Source data:
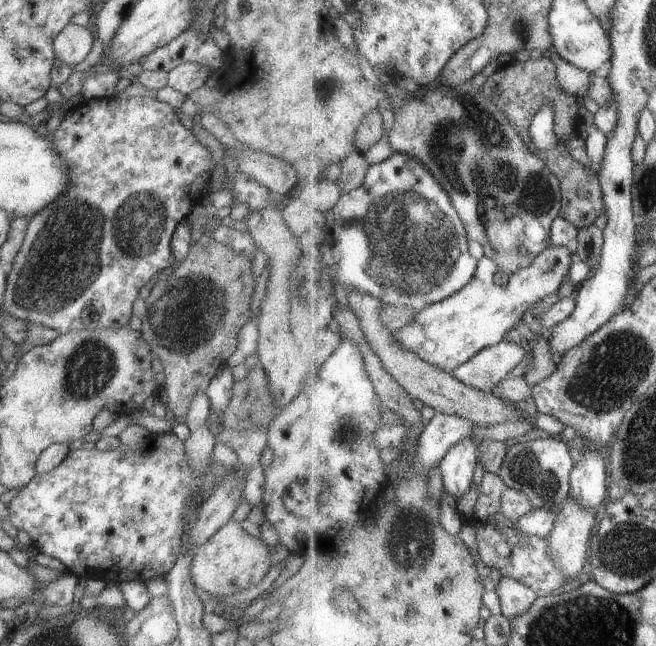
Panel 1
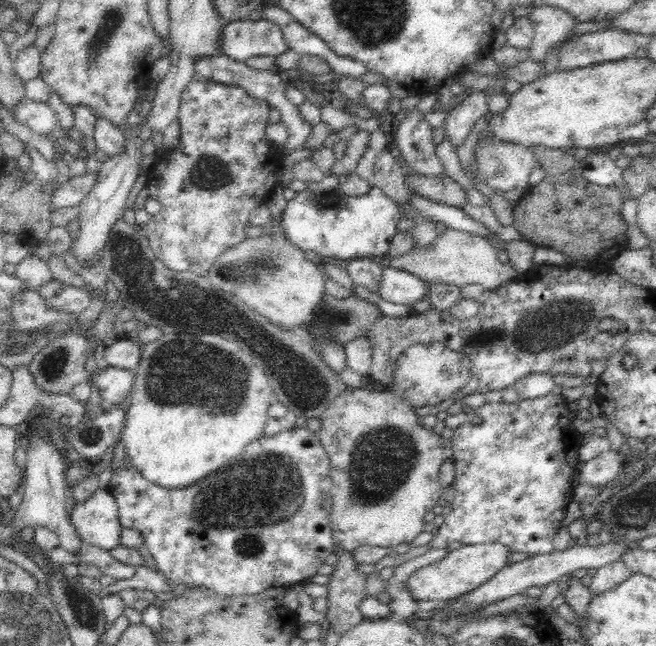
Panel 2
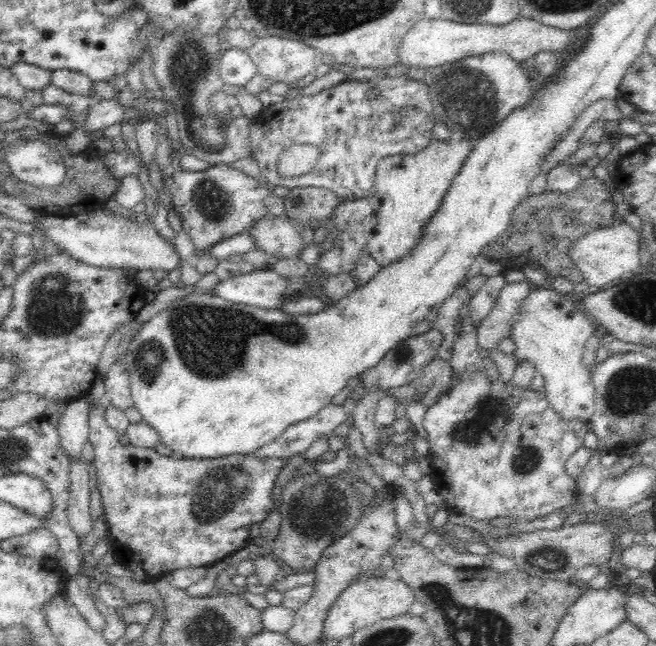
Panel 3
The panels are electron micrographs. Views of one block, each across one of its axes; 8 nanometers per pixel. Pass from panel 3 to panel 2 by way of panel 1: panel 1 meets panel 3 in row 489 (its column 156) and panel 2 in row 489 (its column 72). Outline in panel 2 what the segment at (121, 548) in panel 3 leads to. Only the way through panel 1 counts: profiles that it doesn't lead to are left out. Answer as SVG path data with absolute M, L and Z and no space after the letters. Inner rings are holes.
M294 427L272 436L263 434L258 440L248 444L240 456L187 487L161 487L146 480L144 475L134 465L131 465L128 468L119 467L111 474L108 489L114 495L118 506L118 519L120 519L121 527L123 529L133 528L141 532L146 548L154 558L158 572L165 579L169 578L174 583L188 584L190 587L204 587L222 596L244 596L254 595L270 587L282 587L288 590L291 584L304 584L317 574L316 571L325 563L326 557L334 552L332 529L330 528L330 514L332 514L331 486L329 456L324 450L321 440L308 427Z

Task to complete:
Reproduce all entries exactly. Pictures do not belong in the copy.

Output for this exercise:
Panel 1
Panel 2
Panel 3
The panels are electron micrographs. Views of one block, each across one of its axes; 8 nanometers per pixel. Pass from panel 3 to panel 2 by way of panel 1: panel 1 meets panel 3 in row 489 (its column 156) and panel 2 in row 489 (its column 72). Outline in panel 2 what the segment at (121, 548) in panel 3 leads to. Only the way through panel 1 counts: profiles that it doesn't lead to are left out. Answer as SVG path data with absolute M, L and Z and no space after the letters. Inner rings are holes.
M294 427L272 436L263 434L258 440L248 444L240 456L187 487L161 487L146 480L144 475L134 465L131 465L128 468L119 467L111 474L108 489L114 495L118 506L118 519L120 519L121 527L123 529L133 528L141 532L146 548L154 558L158 572L165 579L169 578L174 583L188 584L190 587L204 587L222 596L244 596L254 595L270 587L282 587L288 590L291 584L304 584L317 574L316 571L325 563L326 557L334 552L332 529L330 528L330 514L332 514L331 486L329 456L324 450L321 440L308 427Z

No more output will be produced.